■ **WHAT IS REQUIRED**
Within the listing below, locate all lines containing the word "wrist". Copy each one.

■ **AVAILABLE RECORDS**

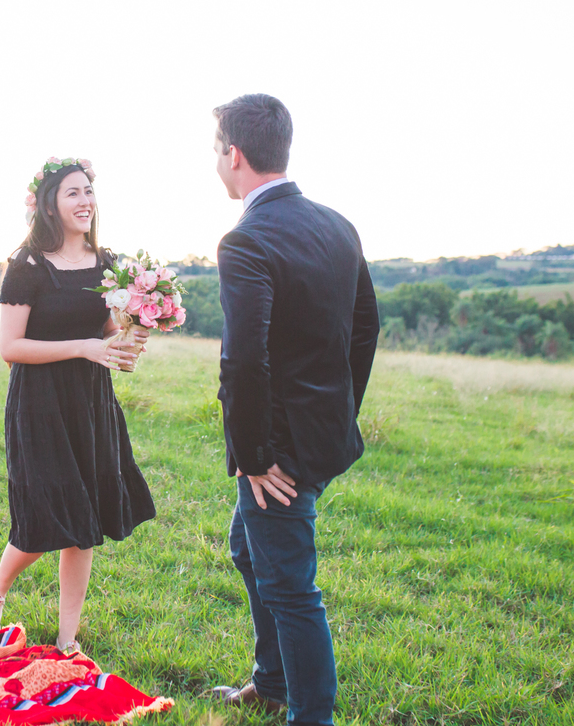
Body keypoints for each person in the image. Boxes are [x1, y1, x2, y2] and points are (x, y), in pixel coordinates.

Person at [207, 95, 380, 725]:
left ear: (236, 154)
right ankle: (271, 680)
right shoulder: (338, 224)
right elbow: (366, 330)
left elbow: (243, 361)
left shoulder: (246, 241)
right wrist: (338, 410)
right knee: (248, 550)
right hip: (320, 435)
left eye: (215, 150)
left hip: (277, 451)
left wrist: (254, 456)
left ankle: (311, 716)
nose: (215, 163)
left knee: (291, 588)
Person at [0, 157, 156, 653]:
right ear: (49, 202)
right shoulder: (27, 264)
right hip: (39, 404)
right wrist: (85, 348)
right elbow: (10, 348)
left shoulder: (107, 262)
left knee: (86, 524)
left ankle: (68, 640)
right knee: (43, 517)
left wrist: (127, 341)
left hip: (91, 400)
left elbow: (106, 332)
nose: (85, 201)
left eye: (89, 191)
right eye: (73, 193)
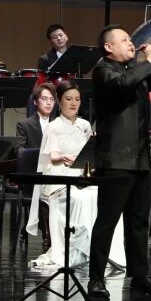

■ **SOLUTION TO THE PROBLEM**
right wrist: (338, 410)
left wrist: (254, 456)
right wrist: (85, 348)
left wrist: (127, 341)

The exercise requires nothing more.